31 Mart’ta yapılacak olan yerel seçimlere 4 gün kala, TİP Genel Başkanı Erkan Baş, X üzerinden yurttaşlara çağrıda bulundu.
TİP’in resmi X hesabından yapılan paylaşımda, “Bu ülke devrimcilerini özlüyor, biliyoruz. Devrimcilerin inancını, umudunu, erdemlerini arıyor, biliyoruz. 31 Mart’ta hırsızlık, arsızlık, yolsuzluk düzenine karşı devrimcilerin dürüstlüğüne güvenin” ifadeleri yer aldı.
‘BU TOPRAKLARDA EŞİTLİĞİN VE ÖZGÜRLÜĞÜN ADİL RUHUNU ARIYORUZ’

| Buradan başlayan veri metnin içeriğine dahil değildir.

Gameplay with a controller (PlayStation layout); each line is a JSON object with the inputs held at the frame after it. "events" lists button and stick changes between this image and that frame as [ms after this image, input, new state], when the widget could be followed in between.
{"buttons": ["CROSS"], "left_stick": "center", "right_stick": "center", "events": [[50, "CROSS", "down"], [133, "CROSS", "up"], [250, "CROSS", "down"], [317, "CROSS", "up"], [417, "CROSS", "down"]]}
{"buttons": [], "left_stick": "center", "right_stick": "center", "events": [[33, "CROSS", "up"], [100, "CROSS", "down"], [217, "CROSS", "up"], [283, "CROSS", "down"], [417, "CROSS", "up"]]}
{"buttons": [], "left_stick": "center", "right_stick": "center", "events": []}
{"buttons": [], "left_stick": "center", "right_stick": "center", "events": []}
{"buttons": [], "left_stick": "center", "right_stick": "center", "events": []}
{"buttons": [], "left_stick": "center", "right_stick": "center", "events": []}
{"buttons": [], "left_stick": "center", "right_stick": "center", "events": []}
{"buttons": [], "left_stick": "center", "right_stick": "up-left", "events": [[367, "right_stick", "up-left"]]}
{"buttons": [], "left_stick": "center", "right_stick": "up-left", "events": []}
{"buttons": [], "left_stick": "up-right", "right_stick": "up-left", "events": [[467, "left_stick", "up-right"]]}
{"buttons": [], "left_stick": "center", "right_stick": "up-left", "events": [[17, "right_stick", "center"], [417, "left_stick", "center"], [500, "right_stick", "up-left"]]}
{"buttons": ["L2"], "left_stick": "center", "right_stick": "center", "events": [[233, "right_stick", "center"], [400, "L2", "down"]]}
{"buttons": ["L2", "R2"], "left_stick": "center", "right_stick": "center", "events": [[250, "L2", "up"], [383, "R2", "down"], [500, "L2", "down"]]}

Erkan Baş, “Yalancılardan daha güçlü, zalimlerden daha cesur, korkaklardan daha kararlıyız” ifadelerini vurguladığı konuşmasında, yurttaşlara şu sözlerle seslendi:
“Sevgili dostlarım, arkadaşlarım, yoldaşlarım ve şu an beni dinleyen, izleyen değerli halkımız,
Sandıklara gidip oy kullanmamıza çok az bir zaman kaldı. Yeterince konuştuk ve olabildiğince duygularımızı, düşüncelerimizi sizlere aktarmaya çalıştık. Elbette imkan ve olanaklarımız kadar seslenebildik sizlere. Televizyonlarımız yok, gazetelerimiz, dev medya ağlarımız yok, biliyorsunuz. Ama elimizden geldiğince sizlere ulaşmak, sesimizi duyurmak için çaba harcadık. Alanda çalışan arkadaşlarımızı belki gördünüz, belki görmediniz ama hepsi pırıl pırıl insanlardı. Devrimcilerdir onlar. Karşılıksız bu halka bağlı yoldaşlarımız, arkadaşlarımızdır. Tam da bu yüzden gurur duyuyorum, gurur duyuyoruz onlarla.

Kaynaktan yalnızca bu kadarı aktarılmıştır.